With these mappings—which are declarative and implemented as SPARQL CONSTRUCT queries—we are able to generate an executable R2RML mapping that will be used in the generation of the “just-in-time” compliant dataset in the next process. Given our table “Customer” in Table 2 and the snippets from Listing 2, the R2RML in Listing 7 is generated. While it is not explicit that the resource is a rr:TriplesMap, it will be inferred by the R2RML engine as such since the domain of rr:logicalTable is rr:TriplesMap.
Step 3: execution of the R2RML mapping
For the execution of our mapping, we rely on an implementation of the R2RML implementation developed by [23] as some use cases are not supported by the R2RML specification (see discussions). The mapping in Listing 7 contains no statements that fall outside R2RML’s scope and should work with other implementations of the specification. The execution of this mapping generated 3 RDF triples for each record in the Customers table, which corresponds with the generated dataset in Fig. 1. An example of such a record is shown in Listing 8, representing “user_1” in the graph with their first and last name.
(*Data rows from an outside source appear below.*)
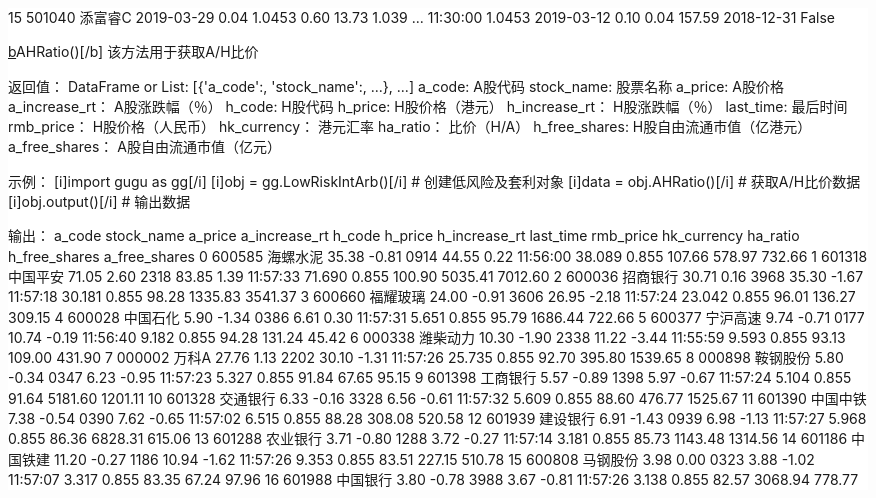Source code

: 15  501040    添富睿C  2019-03-29       0.04   1.0453         0.60               13.73        1.039  ...   11:30:00    1.0453  2019-03-12           0.10        0.04      157.59  2018-12-31       False


[b](8)AHRatio()[/b]
该方法用于获取A/H比价

返回值：
DataFrame or List: [{'a_code':, 'stock_name':, ...}, ...]
   a_code:                A股代码
   stock_name:            股票名称
   a_price:               A股价格
   a_increase_rt：        A股涨跌幅（％）
   h_code:                H股代码
   h_price:               H股价格（港元）
   h_increase_rt：        H股涨跌幅（％）
   last_time:            最后时间
   rmb_price：            H股价格（人民币）
   hk_currency：          港元汇率
   ha_ratio：             比价（H/A）
   h_free_shares:        H股自由流通市值（亿港元）
   a_free_shares：        A股自由流通市值（亿元）

示例：
[i]import gugu as gg[/i]
[i]obj = gg.LowRiskIntArb()[/i]   # 创建低风险及套利对象
[i]data = obj.AHRatio()[/i]   # 获取A/H比价数据
[i]obj.output()[/i]   # 输出数据

输出：
     a_code stock_name  a_price  a_increase_rt h_code  h_price  h_increase_rt last_time  rmb_price  hk_currency  ha_ratio  h_free_shares  a_free_shares
0    600585       海螺水泥    35.38          -0.81   0914    44.55           0.22  11:56:00     38.089        0.855    107.66         578.97         732.66
1    601318       中国平安    71.05           2.60   2318    83.85           1.39  11:57:33     71.690        0.855    100.90        5035.41        7012.60
2    600036       招商银行    30.71           0.16   3968    35.30          -1.67  11:57:18     30.181        0.855     98.28        1335.83        3541.37
3    600660       福耀玻璃    24.00          -0.91   3606    26.95          -2.18  11:57:24     23.042        0.855     96.01         136.27         309.15
4    600028       中国石化     5.90          -1.34   0386     6.61           0.30  11:57:31      5.651        0.855     95.79        1686.44         722.66
5    600377       宁沪高速     9.74          -0.71   0177    10.74          -0.19  11:56:40      9.182        0.855     94.28         131.24          45.42
6    000338       潍柴动力    10.30          -1.90   2338    11.22          -3.44  11:55:59      9.593        0.855     93.13         109.00         431.90
7    000002        万科A    27.76           1.13   2202    30.10          -1.31  11:57:26     25.735        0.855     92.70         395.80        1539.65
8    000898       鞍钢股份     5.80          -0.34   0347     6.23          -0.95  11:57:23      5.327        0.855     91.84          67.65          95.15
9    601398       工商银行     5.57          -0.89   1398     5.97          -0.67  11:57:24      5.104        0.855     91.64        5181.60        1201.11
10   601328       交通银行     6.33          -0.16   3328     6.56          -0.61  11:57:32      5.609        0.855     88.60         476.77        1525.67
11   601390       中国中铁     7.38          -0.54   0390     7.62          -0.65  11:57:02      6.515        0.855     88.28         308.08         520.58
12   601939       建设银行     6.91          -1.43   0939     6.98          -1.13  11:57:27      5.968        0.855     86.36        6828.31         615.06
13   601288       农业银行     3.71          -0.80   1288     3.72          -0.27  11:57:14      3.181        0.855     85.73        1143.48        1314.56
14   601186       中国铁建    11.20          -0.27   1186    10.94          -1.62  11:57:26      9.353        0.855     83.51         227.15         510.78
15   600808       马钢股份     3.98           0.00   0323     3.88          -1.02  11:57:07      3.317        0.855     83.35          67.24          97.96
16   601988       中国银行     3.80          -0.78   3988     3.67          -0.81  11:57:26      3.138        0.855     82.57        3068.94         778.77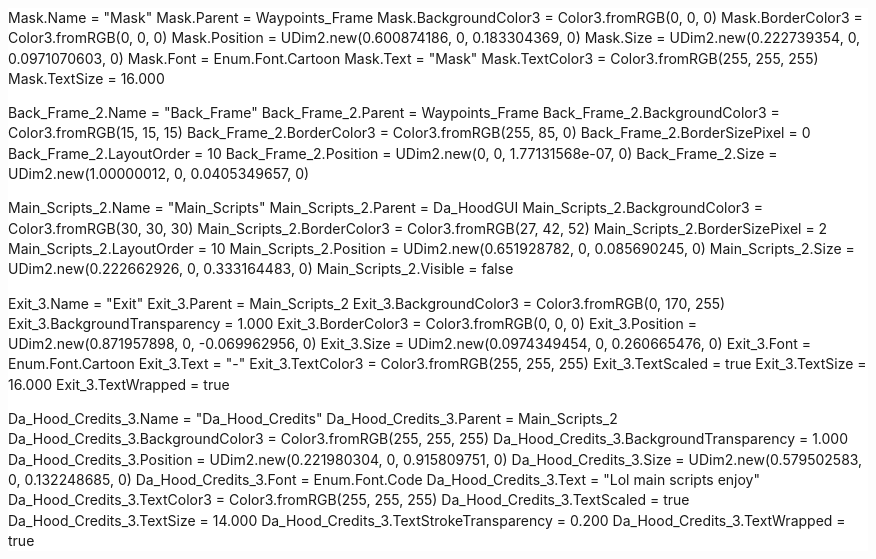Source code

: Mask.Name = "Mask"
Mask.Parent = Waypoints_Frame
Mask.BackgroundColor3 = Color3.fromRGB(0, 0, 0)
Mask.BorderColor3 = Color3.fromRGB(0, 0, 0)
Mask.Position = UDim2.new(0.600874186, 0, 0.183304369, 0)
Mask.Size = UDim2.new(0.222739354, 0, 0.0971070603, 0)
Mask.Font = Enum.Font.Cartoon
Mask.Text = "Mask"
Mask.TextColor3 = Color3.fromRGB(255, 255, 255)
Mask.TextSize = 16.000

Back_Frame_2.Name = "Back_Frame"
Back_Frame_2.Parent = Waypoints_Frame
Back_Frame_2.BackgroundColor3 = Color3.fromRGB(15, 15, 15)
Back_Frame_2.BorderColor3 = Color3.fromRGB(255, 85, 0)
Back_Frame_2.BorderSizePixel = 0
Back_Frame_2.LayoutOrder = 10
Back_Frame_2.Position = UDim2.new(0, 0, 1.77131568e-07, 0)
Back_Frame_2.Size = UDim2.new(1.00000012, 0, 0.0405349657, 0)

Main_Scripts_2.Name = "Main_Scripts"
Main_Scripts_2.Parent = Da_HoodGUI
Main_Scripts_2.BackgroundColor3 = Color3.fromRGB(30, 30, 30)
Main_Scripts_2.BorderColor3 = Color3.fromRGB(27, 42, 52)
Main_Scripts_2.BorderSizePixel = 2
Main_Scripts_2.LayoutOrder = 10
Main_Scripts_2.Position = UDim2.new(0.651928782, 0, 0.085690245, 0)
Main_Scripts_2.Size = UDim2.new(0.222662926, 0, 0.333164483, 0)
Main_Scripts_2.Visible = false

Exit_3.Name = "Exit"
Exit_3.Parent = Main_Scripts_2
Exit_3.BackgroundColor3 = Color3.fromRGB(0, 170, 255)
Exit_3.BackgroundTransparency = 1.000
Exit_3.BorderColor3 = Color3.fromRGB(0, 0, 0)
Exit_3.Position = UDim2.new(0.871957898, 0, -0.069962956, 0)
Exit_3.Size = UDim2.new(0.0974349454, 0, 0.260665476, 0)
Exit_3.Font = Enum.Font.Cartoon
Exit_3.Text = "-"
Exit_3.TextColor3 = Color3.fromRGB(255, 255, 255)
Exit_3.TextScaled = true
Exit_3.TextSize = 16.000
Exit_3.TextWrapped = true

Da_Hood_Credits_3.Name = "Da_Hood_Credits"
Da_Hood_Credits_3.Parent = Main_Scripts_2
Da_Hood_Credits_3.BackgroundColor3 = Color3.fromRGB(255, 255, 255)
Da_Hood_Credits_3.BackgroundTransparency = 1.000
Da_Hood_Credits_3.Position = UDim2.new(0.221980304, 0, 0.915809751, 0)
Da_Hood_Credits_3.Size = UDim2.new(0.579502583, 0, 0.132248685, 0)
Da_Hood_Credits_3.Font = Enum.Font.Code
Da_Hood_Credits_3.Text = "Lol main scripts enjoy"
Da_Hood_Credits_3.TextColor3 = Color3.fromRGB(255, 255, 255)
Da_Hood_Credits_3.TextScaled = true
Da_Hood_Credits_3.TextSize = 14.000
Da_Hood_Credits_3.TextStrokeTransparency = 0.200
Da_Hood_Credits_3.TextWrapped = true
In the case of an XSD datatype, our R2RML processor checks whether a value that is generated by an object map corresponds with that datatype and reports when this is not the case. When a datatype is not part of the XSD namespace is used for an object map, such as ex:myInteger, for instance, the literal is merely typed with that datatype. If no datatype is provided, the datatype of the literal depends on the datatype of the column (see Sect. 10.2 “Natural Mapping of SQL Values” of [16].
Step 4: validating the generated RDF
We validate the generated RDF by checking the integrity constraints described in the schema. This is necessary as the execution of any R2RML mapping according to a particular schema or standard does not guarantee that the resulting dataset complies with the constraints of that schema or standard. For RDF Data Cubes, the specification presents a set of so-called integrity constraints in the specification [13], which are a sequence of SPARQL ASK queries. For CSVW, we rely on CSVW validatorsFootnote 9 taking as input both the schema and the generated dataset to check whether the dataset adheres to the schema’s constraint.
Related work on generating mappings
Though tools exist to convert between representations (such as from OLAP and CSV to RDF Data Cube [24]), we are interested in the state-of-the-art of generating mappings from one representation to another. Related work in generating (R2RML) mappings from other representations is quite limited. The authors in [25]—who proposed a declarative language for ontology-based data access where a single description results in an ontology, mappings, and rules for transforming queries—mentioned adopting R2RML because of its increasing uptake.
The Open Cube Toolkit [26] provides a D2RQ [27] extension for generating an RDF graph according to the RDF Data Cube Vocabulary using D2RQ’s R2RML support. The D2RQ data provider requires a mapping relating a table to a dataset using a bespoke XML mapping language. The XML file is then used to generate an R2RML mapping which is then executed by D2RQ’s engine. Their approach is thus similar in that it generates an executable R2RML file from the mapping. The limitations of their approach relate to their mapping language; it is bespoke, not in RDF and has not been declared in a particular namespace.